Further down the body axis, the trunk neural crest cells follow two primary pathways. One group travels a dorsolateral route just beneath the ectoderm and differentiates into the pigment-producing melanocytes of the skin. The other group takes a ventrolateral path, migrating through the anterior portion of the somites. These cells form the sensory neurons of the dorsal root ganglia, sympathetic ganglia, and adrenal medulla, which are parts of the peripheral nervous system.
The vagal and sacral neural crest cells, located at the neck and tail-end levels, are responsible for colonizing the digestive tract. These cells migrate into the gut wall and differentiate into the neurons and glia of the enteric nervous system. This intrinsic nervous system is responsible for controlling peristalsis and other digestive functions. The vagal crest also contributes to the heart, forming smooth muscle and helping to separate the major arteries.

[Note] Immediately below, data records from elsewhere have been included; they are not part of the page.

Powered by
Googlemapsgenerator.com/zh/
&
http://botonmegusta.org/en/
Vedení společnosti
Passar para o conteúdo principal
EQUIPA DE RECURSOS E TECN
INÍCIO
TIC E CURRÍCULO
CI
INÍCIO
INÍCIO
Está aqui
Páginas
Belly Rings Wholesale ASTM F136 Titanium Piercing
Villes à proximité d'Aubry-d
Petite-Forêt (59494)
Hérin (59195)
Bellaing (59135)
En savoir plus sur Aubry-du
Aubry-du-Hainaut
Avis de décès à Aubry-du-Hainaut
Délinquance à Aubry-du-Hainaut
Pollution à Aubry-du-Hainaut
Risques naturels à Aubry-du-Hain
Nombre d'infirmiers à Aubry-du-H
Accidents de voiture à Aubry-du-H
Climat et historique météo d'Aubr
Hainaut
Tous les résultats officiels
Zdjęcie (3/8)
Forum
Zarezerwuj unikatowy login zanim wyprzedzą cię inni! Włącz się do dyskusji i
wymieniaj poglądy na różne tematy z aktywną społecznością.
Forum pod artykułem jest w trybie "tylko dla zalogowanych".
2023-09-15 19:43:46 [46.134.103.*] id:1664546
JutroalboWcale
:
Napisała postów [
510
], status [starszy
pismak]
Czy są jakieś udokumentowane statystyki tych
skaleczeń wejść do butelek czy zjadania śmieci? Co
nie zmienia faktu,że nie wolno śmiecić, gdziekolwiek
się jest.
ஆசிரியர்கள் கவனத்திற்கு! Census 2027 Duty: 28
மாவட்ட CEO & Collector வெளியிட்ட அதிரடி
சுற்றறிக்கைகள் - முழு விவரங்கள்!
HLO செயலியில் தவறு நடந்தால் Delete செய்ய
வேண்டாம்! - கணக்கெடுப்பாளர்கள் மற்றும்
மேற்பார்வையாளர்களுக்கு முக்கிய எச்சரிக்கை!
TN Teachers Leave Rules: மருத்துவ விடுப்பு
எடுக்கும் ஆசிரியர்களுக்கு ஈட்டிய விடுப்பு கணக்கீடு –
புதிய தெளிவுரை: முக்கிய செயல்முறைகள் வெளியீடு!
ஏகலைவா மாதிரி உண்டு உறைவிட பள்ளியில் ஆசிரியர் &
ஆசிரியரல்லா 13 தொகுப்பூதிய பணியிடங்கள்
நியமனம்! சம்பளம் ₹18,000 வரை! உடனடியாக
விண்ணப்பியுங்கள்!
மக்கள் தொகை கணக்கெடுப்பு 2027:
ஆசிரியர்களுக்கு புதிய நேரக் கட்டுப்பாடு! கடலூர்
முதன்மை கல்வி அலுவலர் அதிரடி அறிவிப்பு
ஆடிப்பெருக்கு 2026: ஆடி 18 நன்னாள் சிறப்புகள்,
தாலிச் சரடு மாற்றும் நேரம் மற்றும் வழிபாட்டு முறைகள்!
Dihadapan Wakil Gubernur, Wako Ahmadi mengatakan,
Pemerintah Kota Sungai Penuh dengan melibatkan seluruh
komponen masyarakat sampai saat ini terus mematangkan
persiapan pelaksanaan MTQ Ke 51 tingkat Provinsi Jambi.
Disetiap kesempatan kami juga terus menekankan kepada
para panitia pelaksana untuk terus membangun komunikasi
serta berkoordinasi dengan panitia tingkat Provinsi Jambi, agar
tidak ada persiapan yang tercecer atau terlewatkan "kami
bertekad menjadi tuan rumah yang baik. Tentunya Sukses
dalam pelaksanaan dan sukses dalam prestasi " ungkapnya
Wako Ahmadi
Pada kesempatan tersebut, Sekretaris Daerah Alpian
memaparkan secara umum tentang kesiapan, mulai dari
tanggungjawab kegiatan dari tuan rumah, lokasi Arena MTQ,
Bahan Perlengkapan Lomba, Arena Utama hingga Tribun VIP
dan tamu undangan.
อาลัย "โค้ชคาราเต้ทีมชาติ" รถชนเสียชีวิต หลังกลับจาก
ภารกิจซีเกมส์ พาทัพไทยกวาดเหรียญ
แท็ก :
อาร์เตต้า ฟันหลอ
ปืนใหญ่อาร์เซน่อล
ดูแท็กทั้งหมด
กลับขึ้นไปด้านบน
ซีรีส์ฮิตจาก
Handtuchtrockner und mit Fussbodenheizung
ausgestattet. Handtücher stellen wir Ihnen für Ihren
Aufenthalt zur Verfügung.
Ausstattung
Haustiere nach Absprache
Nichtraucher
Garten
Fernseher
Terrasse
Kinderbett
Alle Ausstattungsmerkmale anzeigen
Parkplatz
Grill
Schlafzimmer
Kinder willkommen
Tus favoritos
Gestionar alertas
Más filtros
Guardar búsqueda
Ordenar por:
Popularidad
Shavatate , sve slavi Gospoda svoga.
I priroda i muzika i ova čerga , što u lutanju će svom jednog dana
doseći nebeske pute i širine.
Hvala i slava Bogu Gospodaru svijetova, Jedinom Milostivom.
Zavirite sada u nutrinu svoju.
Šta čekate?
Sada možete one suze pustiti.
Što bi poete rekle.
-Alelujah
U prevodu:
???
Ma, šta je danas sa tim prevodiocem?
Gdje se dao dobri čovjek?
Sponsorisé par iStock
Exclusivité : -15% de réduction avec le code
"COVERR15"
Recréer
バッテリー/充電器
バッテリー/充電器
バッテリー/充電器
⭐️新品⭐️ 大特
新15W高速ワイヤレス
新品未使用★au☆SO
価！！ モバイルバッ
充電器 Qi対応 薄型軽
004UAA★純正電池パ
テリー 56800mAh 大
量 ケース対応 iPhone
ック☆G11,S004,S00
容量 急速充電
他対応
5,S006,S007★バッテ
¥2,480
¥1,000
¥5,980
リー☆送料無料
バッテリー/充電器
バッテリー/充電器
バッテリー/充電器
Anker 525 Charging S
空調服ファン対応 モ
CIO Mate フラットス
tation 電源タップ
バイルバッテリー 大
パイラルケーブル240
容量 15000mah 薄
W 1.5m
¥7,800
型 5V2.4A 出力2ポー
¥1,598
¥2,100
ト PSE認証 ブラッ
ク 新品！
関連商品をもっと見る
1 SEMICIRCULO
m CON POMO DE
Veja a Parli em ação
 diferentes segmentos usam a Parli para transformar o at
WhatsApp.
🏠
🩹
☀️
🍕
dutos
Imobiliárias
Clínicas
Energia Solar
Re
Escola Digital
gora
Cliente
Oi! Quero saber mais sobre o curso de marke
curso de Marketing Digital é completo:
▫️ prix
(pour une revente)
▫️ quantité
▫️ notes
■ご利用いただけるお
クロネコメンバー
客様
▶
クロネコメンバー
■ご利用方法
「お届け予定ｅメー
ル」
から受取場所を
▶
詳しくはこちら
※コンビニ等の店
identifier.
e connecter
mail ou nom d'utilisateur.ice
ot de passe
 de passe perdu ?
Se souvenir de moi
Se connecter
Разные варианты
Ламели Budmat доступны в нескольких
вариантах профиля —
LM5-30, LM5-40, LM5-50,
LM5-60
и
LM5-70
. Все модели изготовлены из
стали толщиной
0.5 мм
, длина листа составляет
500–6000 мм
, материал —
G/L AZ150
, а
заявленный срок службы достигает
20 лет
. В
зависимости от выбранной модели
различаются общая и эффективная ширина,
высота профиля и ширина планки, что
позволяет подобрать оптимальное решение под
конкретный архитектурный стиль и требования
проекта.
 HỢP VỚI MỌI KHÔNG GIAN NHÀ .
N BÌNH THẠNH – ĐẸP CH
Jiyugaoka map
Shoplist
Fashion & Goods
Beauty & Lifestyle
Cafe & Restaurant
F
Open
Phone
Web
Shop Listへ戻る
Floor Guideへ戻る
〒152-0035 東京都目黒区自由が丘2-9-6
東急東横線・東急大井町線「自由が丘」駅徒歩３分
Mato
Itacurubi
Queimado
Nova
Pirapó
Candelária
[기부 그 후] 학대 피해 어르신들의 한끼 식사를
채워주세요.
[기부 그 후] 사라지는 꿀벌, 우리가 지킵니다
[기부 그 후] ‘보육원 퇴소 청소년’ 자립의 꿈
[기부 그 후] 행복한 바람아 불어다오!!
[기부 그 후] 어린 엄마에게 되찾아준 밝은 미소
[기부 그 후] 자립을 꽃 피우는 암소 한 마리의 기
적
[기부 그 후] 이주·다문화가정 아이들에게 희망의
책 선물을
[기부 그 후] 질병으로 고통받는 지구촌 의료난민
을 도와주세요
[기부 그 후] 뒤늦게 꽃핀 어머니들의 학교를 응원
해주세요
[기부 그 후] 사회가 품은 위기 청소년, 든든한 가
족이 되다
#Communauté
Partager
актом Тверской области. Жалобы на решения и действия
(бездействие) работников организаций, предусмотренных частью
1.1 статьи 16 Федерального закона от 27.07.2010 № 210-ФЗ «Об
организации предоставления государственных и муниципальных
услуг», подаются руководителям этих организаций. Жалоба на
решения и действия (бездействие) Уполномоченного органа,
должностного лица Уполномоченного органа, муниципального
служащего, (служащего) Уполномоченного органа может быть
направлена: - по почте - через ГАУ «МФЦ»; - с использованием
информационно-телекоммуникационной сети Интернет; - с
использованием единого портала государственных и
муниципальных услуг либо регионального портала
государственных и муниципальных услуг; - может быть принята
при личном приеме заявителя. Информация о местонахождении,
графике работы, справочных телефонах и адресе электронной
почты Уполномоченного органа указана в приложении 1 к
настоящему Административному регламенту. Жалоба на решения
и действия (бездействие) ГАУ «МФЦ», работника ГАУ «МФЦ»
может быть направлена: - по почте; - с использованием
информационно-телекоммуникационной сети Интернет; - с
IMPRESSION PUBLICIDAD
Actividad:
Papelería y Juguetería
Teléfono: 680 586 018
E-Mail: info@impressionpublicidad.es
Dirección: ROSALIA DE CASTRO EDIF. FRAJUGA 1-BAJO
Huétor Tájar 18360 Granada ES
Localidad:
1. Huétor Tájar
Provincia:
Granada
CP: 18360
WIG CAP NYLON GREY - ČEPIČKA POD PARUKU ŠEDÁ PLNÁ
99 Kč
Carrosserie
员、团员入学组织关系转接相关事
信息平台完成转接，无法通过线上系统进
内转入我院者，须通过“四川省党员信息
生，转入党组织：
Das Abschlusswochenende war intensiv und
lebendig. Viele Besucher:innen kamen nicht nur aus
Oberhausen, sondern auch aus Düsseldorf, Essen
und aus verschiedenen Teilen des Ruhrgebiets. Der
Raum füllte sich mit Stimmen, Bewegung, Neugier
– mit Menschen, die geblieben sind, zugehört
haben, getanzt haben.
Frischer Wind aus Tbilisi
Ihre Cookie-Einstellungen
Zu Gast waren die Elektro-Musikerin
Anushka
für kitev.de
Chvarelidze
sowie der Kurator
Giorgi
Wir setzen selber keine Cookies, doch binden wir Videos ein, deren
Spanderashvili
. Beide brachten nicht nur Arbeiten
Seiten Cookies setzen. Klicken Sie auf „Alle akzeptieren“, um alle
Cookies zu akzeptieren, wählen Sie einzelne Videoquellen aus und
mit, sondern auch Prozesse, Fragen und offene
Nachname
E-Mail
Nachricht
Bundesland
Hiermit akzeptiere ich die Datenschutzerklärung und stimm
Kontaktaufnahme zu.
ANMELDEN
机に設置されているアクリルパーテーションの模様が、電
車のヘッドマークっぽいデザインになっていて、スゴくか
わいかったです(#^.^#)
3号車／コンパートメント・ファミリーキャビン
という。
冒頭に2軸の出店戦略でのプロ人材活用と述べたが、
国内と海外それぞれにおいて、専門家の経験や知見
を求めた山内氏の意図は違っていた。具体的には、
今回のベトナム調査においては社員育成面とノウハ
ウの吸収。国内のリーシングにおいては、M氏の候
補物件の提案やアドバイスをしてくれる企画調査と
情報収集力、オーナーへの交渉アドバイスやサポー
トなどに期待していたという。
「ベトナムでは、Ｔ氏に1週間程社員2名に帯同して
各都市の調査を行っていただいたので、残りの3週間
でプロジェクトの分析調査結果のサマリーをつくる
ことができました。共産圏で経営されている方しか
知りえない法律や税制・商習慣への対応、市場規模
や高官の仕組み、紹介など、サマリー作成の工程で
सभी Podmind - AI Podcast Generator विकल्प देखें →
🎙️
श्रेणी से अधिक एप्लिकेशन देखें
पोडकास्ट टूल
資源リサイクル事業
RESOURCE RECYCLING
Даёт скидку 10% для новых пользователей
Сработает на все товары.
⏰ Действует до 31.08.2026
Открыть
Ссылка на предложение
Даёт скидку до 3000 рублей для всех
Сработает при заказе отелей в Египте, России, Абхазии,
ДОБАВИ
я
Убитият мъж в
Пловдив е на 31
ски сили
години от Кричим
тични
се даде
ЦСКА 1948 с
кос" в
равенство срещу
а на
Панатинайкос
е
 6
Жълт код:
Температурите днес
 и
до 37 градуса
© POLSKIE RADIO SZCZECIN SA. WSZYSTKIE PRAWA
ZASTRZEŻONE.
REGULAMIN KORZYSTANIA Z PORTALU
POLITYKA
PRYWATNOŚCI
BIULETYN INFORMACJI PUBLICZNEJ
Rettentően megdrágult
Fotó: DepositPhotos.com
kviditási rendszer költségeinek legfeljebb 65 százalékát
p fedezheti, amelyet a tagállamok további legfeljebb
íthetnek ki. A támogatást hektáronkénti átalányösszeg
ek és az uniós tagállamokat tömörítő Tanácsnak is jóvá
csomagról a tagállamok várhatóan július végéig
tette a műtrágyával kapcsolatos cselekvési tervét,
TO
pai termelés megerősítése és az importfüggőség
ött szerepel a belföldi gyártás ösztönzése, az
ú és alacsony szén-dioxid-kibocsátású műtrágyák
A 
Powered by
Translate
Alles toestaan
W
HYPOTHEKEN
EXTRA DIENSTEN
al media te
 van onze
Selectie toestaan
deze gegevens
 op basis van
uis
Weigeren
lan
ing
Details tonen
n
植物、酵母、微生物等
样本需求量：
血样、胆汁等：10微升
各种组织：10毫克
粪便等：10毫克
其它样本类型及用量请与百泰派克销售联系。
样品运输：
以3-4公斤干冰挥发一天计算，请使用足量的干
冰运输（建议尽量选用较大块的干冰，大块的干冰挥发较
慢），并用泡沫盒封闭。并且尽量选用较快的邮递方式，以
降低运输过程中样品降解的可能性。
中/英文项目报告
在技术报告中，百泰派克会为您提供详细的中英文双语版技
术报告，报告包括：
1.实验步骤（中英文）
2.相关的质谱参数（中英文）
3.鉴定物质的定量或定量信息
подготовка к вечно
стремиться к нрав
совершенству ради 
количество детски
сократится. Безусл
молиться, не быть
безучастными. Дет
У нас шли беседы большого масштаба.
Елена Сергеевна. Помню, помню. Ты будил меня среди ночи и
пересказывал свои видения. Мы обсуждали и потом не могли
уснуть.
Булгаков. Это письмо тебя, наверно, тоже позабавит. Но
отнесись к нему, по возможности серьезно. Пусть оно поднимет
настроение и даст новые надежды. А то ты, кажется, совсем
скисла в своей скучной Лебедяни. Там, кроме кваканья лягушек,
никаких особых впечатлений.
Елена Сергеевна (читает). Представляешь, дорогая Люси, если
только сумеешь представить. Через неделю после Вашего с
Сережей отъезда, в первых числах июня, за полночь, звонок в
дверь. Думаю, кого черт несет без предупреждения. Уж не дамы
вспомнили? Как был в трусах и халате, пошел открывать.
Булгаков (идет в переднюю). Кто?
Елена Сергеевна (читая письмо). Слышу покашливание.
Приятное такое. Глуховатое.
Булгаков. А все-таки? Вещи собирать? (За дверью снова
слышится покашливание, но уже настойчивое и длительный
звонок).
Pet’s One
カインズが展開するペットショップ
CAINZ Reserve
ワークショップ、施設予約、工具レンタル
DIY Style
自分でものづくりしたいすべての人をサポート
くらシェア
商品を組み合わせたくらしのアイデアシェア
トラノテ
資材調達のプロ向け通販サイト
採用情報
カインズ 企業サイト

Clinical Significance of Migration Errors
Errors in the complex process of neural crest cell migration can have widespread consequences. When these cells fail to migrate, survive, or differentiate correctly, a range of birth defects known as neurocristopathies can occur.
Hirschsprung’s disease results from a failure of vagal and sacral neural crest cells to colonize the lower gastrointestinal tract. This leads to an absence of enteric neurons in a segment of the colon. Without these neurons to control muscle contractions, the affected bowel segment cannot relax, causing a functional blockage, severe constipation, and swelling.
Waardenburg syndrome is often caused by defects in the migration or survival of trunk neural crest cells. Since these cells are fated to become melanocytes, their absence leads to patches of pale skin and hair and differently colored eyes. The syndrome can also include hearing loss, as neural crest cells help develop structures within the inner ear.
Defects in the cranial neural crest pathway can lead to DiGeorge syndrome, also known as 22q11.2 deletion syndrome. This disorder involves craniofacial abnormalities like a small jaw and cleft palate, plus defects in the heart and thymus gland. These issues arise because cranial neural crest cells form many bones and tissues of the face and contribute to the large arteries of the heart.